Cuando llegué al cementerio observé la multitud amontonada en torno al féretro, todos querían ver, todos querían ser parte de ese último momento, todos querían ser parte del evento. Por un momento no comprendí la mecánica de aquel extraño  comportamiento. Pero luego recordé las letras del merengue de Eladio Romero Santos, “La muerte de mi hermano”, cuyas letras dicen así. “Cuando supe que mi hermano murió, a mí mismo me dio pena de mi, pero al mismo tiempo yo me conformé, porque yo también tengo que morir. …Tristeza tan grande la que yo sentí, saber que mi hermano tenía que morir.
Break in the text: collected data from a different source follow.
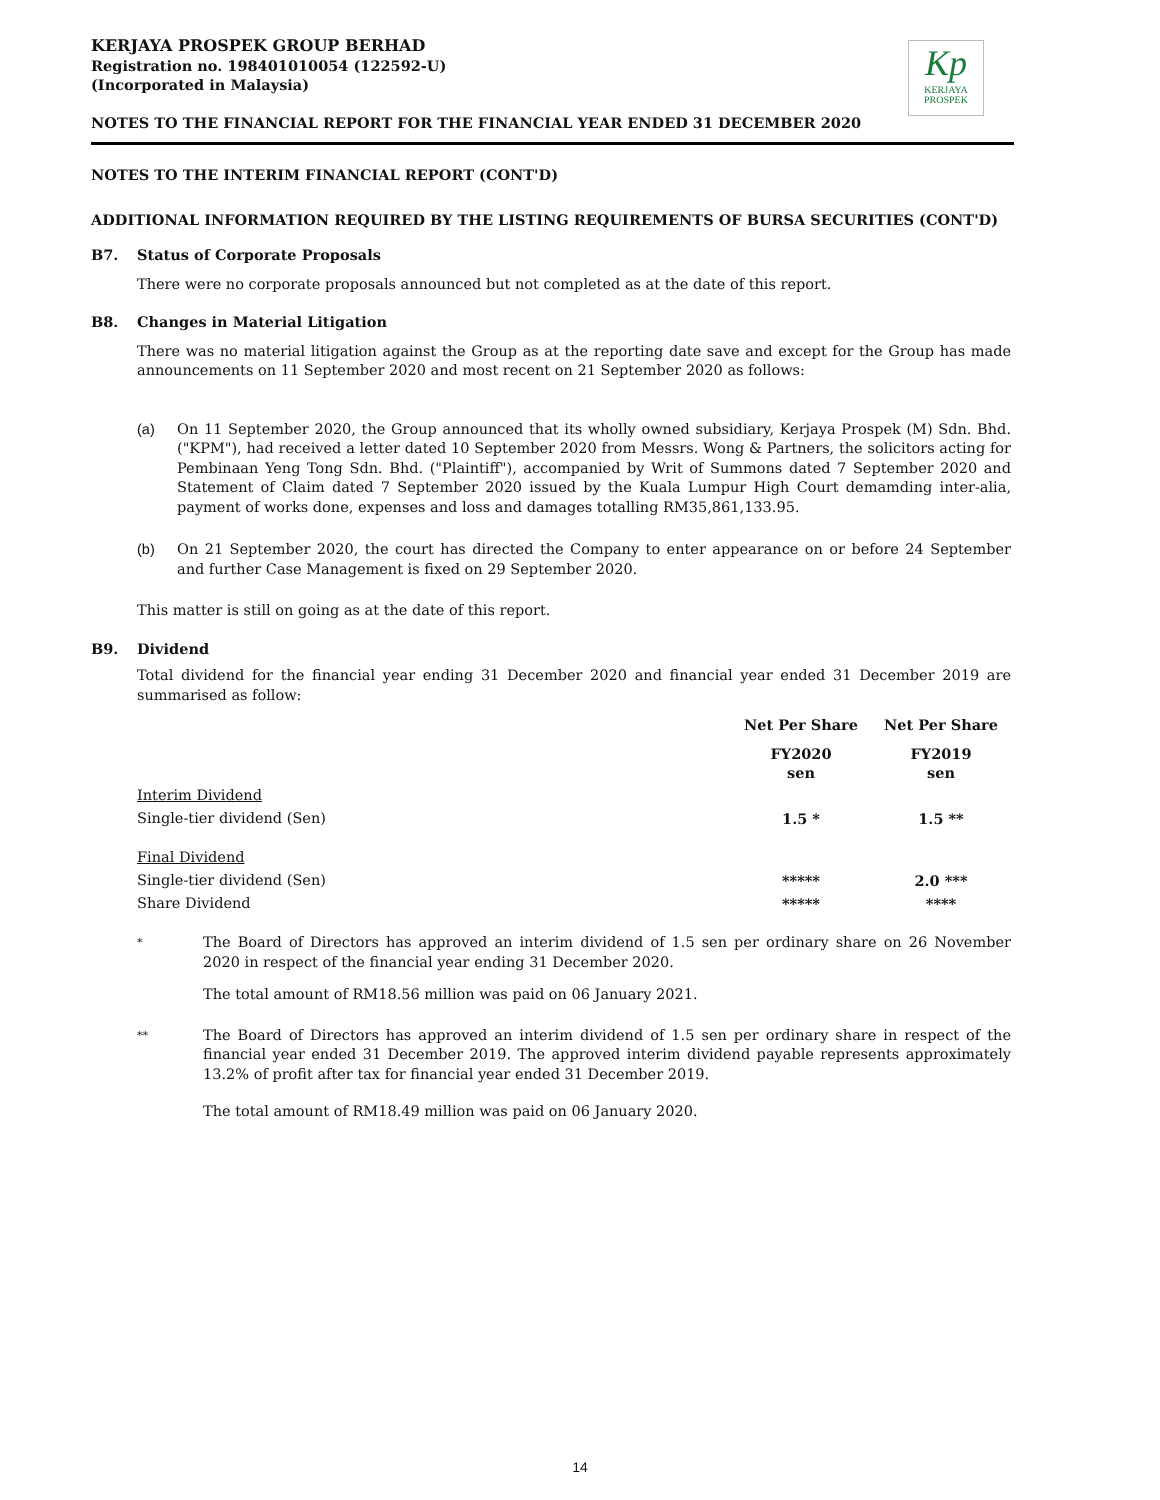KERJAYA PROSPEK GROUP BERHAD
Registration no. 198401010054 (122592-U)
(Incorporated in Malaysia)
NOTES TO THE FINANCIAL REPORT FOR THE FINANCIAL YEAR ENDED 31 DECEMBER 2020
Kp
KERJAYA
PROSPEK
NOTES TO THE INTERIM FINANCIAL REPORT (CONT'D)
ADDITIONAL INFORMATION REQUIRED BY THE LISTING REQUIREMENTS OF BURSA SECURITIES (CONT'D)
B7. Status of Corporate Proposals
There were no corporate proposals announced but not completed as at the date of this report.
B8. Changes in Material Litigation
There was no material litigation against the Group as at the reporting date save and except for the Group has made announcements on 11 September 2020 and most recent on 21 September 2020 as follows:
(a) On 11 September 2020, the Group announced that its wholly owned subsidiary, Kerjaya Prospek (M) Sdn. Bhd. ("KPM"), had received a letter dated 10 September 2020 from Messrs. Wong & Partners, the solicitors acting for Pembinaan Yeng Tong Sdn. Bhd. ("Plaintiff"), accompanied by Writ of Summons dated 7 September 2020 and Statement of Claim dated 7 September 2020 issued by the Kuala Lumpur High Court demamding inter-alia, payment of works done, expenses and loss and damages totalling RM35,861,133.95.
(b) On 21 September 2020, the court has directed the Company to enter appearance on or before 24 September and further Case Management is fixed on 29 September 2020.
This matter is still on going as at the date of this report.
B9. Dividend
Total dividend for the financial year ending 31 December 2020 and financial year ended 31 December 2019 are summarised as follow:
| | Net Per Share | Net Per Share |
| --- | --- | --- |
| | FY2020 sen | FY2019 sen |
| Interim Dividend | | |
| Single-tier dividend (Sen) | 1.5 * | 1.5 ** |
| Final Dividend | | |
| Single-tier dividend (Sen) | ***** | 2.0 *** |
| Share Dividend | ***** | **** |
* The Board of Directors has approved an interim dividend of 1.5 sen per ordinary share on 26 November 2020 in respect of the financial year ending 31 December 2020.
The total amount of RM18.56 million was paid on 06 January 2021.
** The Board of Directors has approved an interim dividend of 1.5 sen per ordinary share in respect of the financial year ended 31 December 2019. The approved interim dividend payable represents approximately 13.2% of profit after tax for financial year ended 31 December 2019.
The total amount of RM18.49 million was paid on 06 January 2020.
14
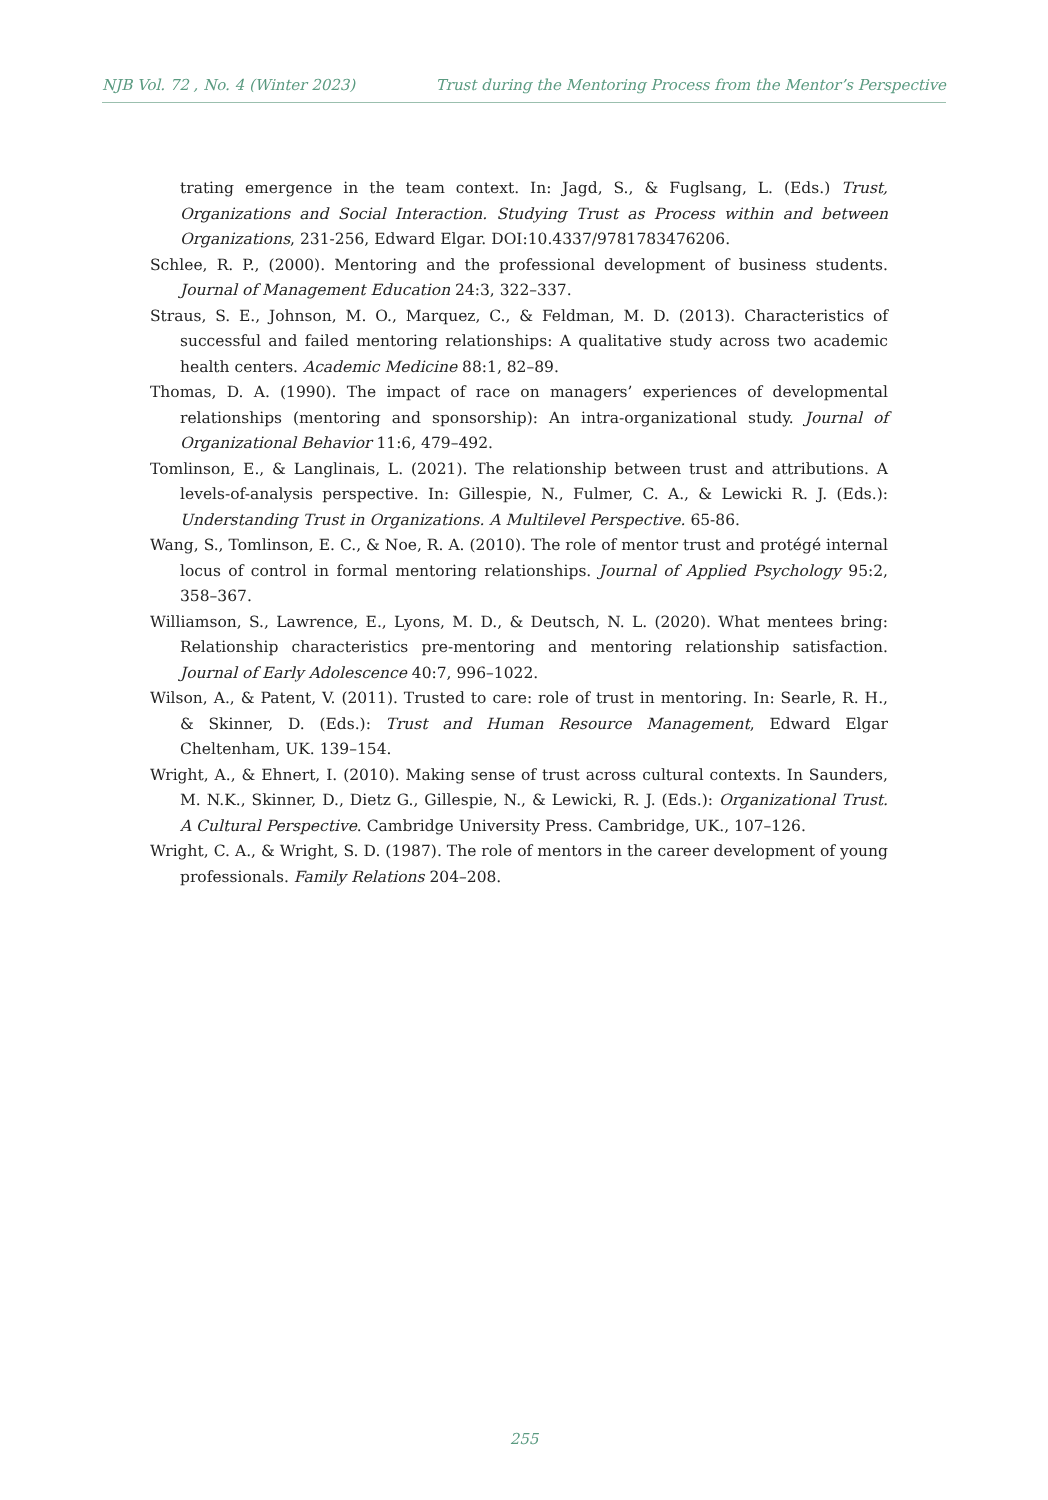NJB Vol. 72 , No. 4 (Winter 2023) Trust during the Mentoring Process from the Mentor’s Perspective
trating emergence in the team context. In: Jagd, S., & Fuglsang, L. (Eds.) Trust, Organizations and Social Interaction. Studying Trust as Process within and between Organizations, 231-256, Edward Elgar. DOI:10.4337/9781783476206.
Schlee, R. P., (2000). Mentoring and the professional development of business students. Journal of Management Education 24:3, 322–337.
Straus, S. E., Johnson, M. O., Marquez, C., & Feldman, M. D. (2013). Characteristics of successful and failed mentoring relationships: A qualitative study across two academic health centers. Academic Medicine 88:1, 82–89.
Thomas, D. A. (1990). The impact of race on managers’ experiences of developmental relationships (mentoring and sponsorship): An intra-organizational study. Journal of Organizational Behavior 11:6, 479–492.
Tomlinson, E., & Langlinais, L. (2021). The relationship between trust and attributions. A levels-of-analysis perspective. In: Gillespie, N., Fulmer, C. A., & Lewicki R. J. (Eds.): Understanding Trust in Organizations. A Multilevel Perspective. 65-86.
Wang, S., Tomlinson, E. C., & Noe, R. A. (2010). The role of mentor trust and protégé internal locus of control in formal mentoring relationships. Journal of Applied Psychology 95:2, 358–367.
Williamson, S., Lawrence, E., Lyons, M. D., & Deutsch, N. L. (2020). What mentees bring: Relationship characteristics pre-mentoring and mentoring relationship satisfaction. Journal of Early Adolescence 40:7, 996–1022.
Wilson, A., & Patent, V. (2011). Trusted to care: role of trust in mentoring. In: Searle, R. H., & Skinner, D. (Eds.): Trust and Human Resource Management, Edward Elgar Cheltenham, UK. 139–154.
Wright, A., & Ehnert, I. (2010). Making sense of trust across cultural contexts. In Saunders, M. N.K., Skinner, D., Dietz G., Gillespie, N., & Lewicki, R. J. (Eds.): Organizational Trust. A Cultural Perspective. Cambridge University Press. Cambridge, UK., 107–126.
Wright, C. A., & Wright, S. D. (1987). The role of mentors in the career development of young professionals. Family Relations 204–208.
255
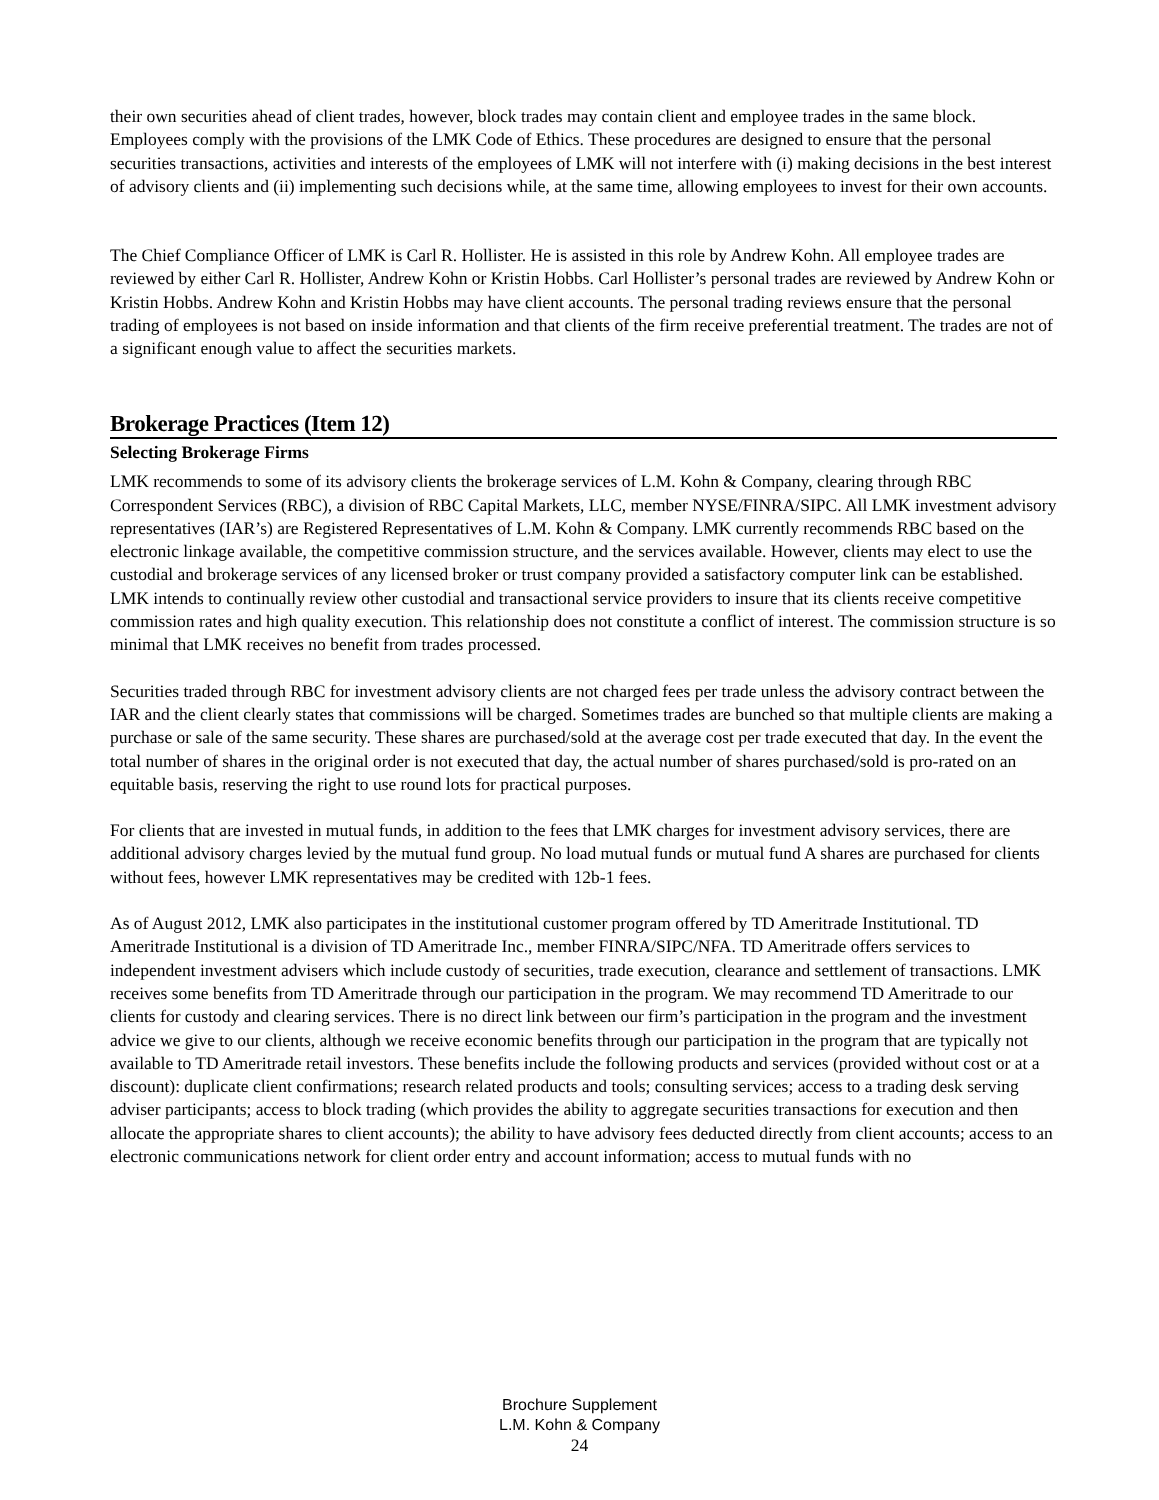their own securities ahead of client trades, however, block trades may contain client and employee trades in the same block. Employees comply with the provisions of the LMK Code of Ethics. These procedures are designed to ensure that the personal securities transactions, activities and interests of the employees of LMK will not interfere with (i) making decisions in the best interest of advisory clients and (ii) implementing such decisions while, at the same time, allowing employees to invest for their own accounts.
The Chief Compliance Officer of LMK is Carl R. Hollister. He is assisted in this role by Andrew Kohn. All employee trades are reviewed by either Carl R. Hollister, Andrew Kohn or Kristin Hobbs. Carl Hollister’s personal trades are reviewed by Andrew Kohn or Kristin Hobbs. Andrew Kohn and Kristin Hobbs may have client accounts. The personal trading reviews ensure that the personal trading of employees is not based on inside information and that clients of the firm receive preferential treatment. The trades are not of a significant enough value to affect the securities markets.
Brokerage Practices (Item 12)
Selecting Brokerage Firms
LMK recommends to some of its advisory clients the brokerage services of L.M. Kohn & Company, clearing through RBC Correspondent Services (RBC), a division of RBC Capital Markets, LLC, member NYSE/FINRA/SIPC. All LMK investment advisory representatives (IAR’s) are Registered Representatives of L.M. Kohn & Company. LMK currently recommends RBC based on the electronic linkage available, the competitive commission structure, and the services available. However, clients may elect to use the custodial and brokerage services of any licensed broker or trust company provided a satisfactory computer link can be established. LMK intends to continually review other custodial and transactional service providers to insure that its clients receive competitive commission rates and high quality execution. This relationship does not constitute a conflict of interest. The commission structure is so minimal that LMK receives no benefit from trades processed.
Securities traded through RBC for investment advisory clients are not charged fees per trade unless the advisory contract between the IAR and the client clearly states that commissions will be charged. Sometimes trades are bunched so that multiple clients are making a purchase or sale of the same security. These shares are purchased/sold at the average cost per trade executed that day. In the event the total number of shares in the original order is not executed that day, the actual number of shares purchased/sold is pro-rated on an equitable basis, reserving the right to use round lots for practical purposes.
For clients that are invested in mutual funds, in addition to the fees that LMK charges for investment advisory services, there are additional advisory charges levied by the mutual fund group. No load mutual funds or mutual fund A shares are purchased for clients without fees, however LMK representatives may be credited with 12b-1 fees.
As of August 2012, LMK also participates in the institutional customer program offered by TD Ameritrade Institutional. TD Ameritrade Institutional is a division of TD Ameritrade Inc., member FINRA/SIPC/NFA. TD Ameritrade offers services to independent investment advisers which include custody of securities, trade execution, clearance and settlement of transactions. LMK receives some benefits from TD Ameritrade through our participation in the program. We may recommend TD Ameritrade to our clients for custody and clearing services. There is no direct link between our firm’s participation in the program and the investment advice we give to our clients, although we receive economic benefits through our participation in the program that are typically not available to TD Ameritrade retail investors. These benefits include the following products and services (provided without cost or at a discount): duplicate client confirmations; research related products and tools; consulting services; access to a trading desk serving adviser participants; access to block trading (which provides the ability to aggregate securities transactions for execution and then allocate the appropriate shares to client accounts); the ability to have advisory fees deducted directly from client accounts; access to an electronic communications network for client order entry and account information; access to mutual funds with no
Brochure Supplement
L.M. Kohn & Company
24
Que había muerto Emilio, la gente diecia, mentira que está, vivo todavía.”

El merengue expresa el sentimiento contrario que se nos presenta al saber de la muerte de un ser querido, en un primer momento nos sentimos tentados a desear la suerte de aquel que ha perdido la vida, pero el instinto nos advierte de nuestra posición privilegiada, de no ser aquel.

Aquí encontramos la clave sobre el comportamiento de la gente en el cementerio, todos sienten la gran necesidad de contemplar, desde la comodidad que poseen, aquel momento frente a la tumba del desgraciado que desaparece para siempre frente a nuestros ojos, eso nos recuerda que seguimos aquí, disfrutando del aire, del sol, de la vida, de nuestra buena fortuna.

La muerte de otro recuerda nuestra buena fortuna.

En el momento en que se produje el fatal accidente que segó la vida de nuestra amiga, la pastora, que amablemente le ofreció cambiar de puesto, fue atrapada por un sentimiento de culpa, pensando que su acción es la causa eficiente de la tragedia. Pensó también, que quien debió morir era ella. Sin embargo, interiormente sentía una cierta felicidad por estar viva.

Posteriormente, alguien le dio un abrazo y le dijo, “Pastora, alégrate y siéntete dichosa, porque Dios te ha librado de la muerte, nada ocurre sin una razón.”  “Cuando los vientos agitan el inmenso mar, es dulce el contemplar desde la orilla los grandes peligros de otros; no porque sea un placer el ver sufrir a nuestros semejantes, sino porque es agradable el vernos libres de los males que presenciamos. …Dulce es también contemplar la disposición de los ejércitos en las grandes batallas cuando tú no estás expuesto al peligro.”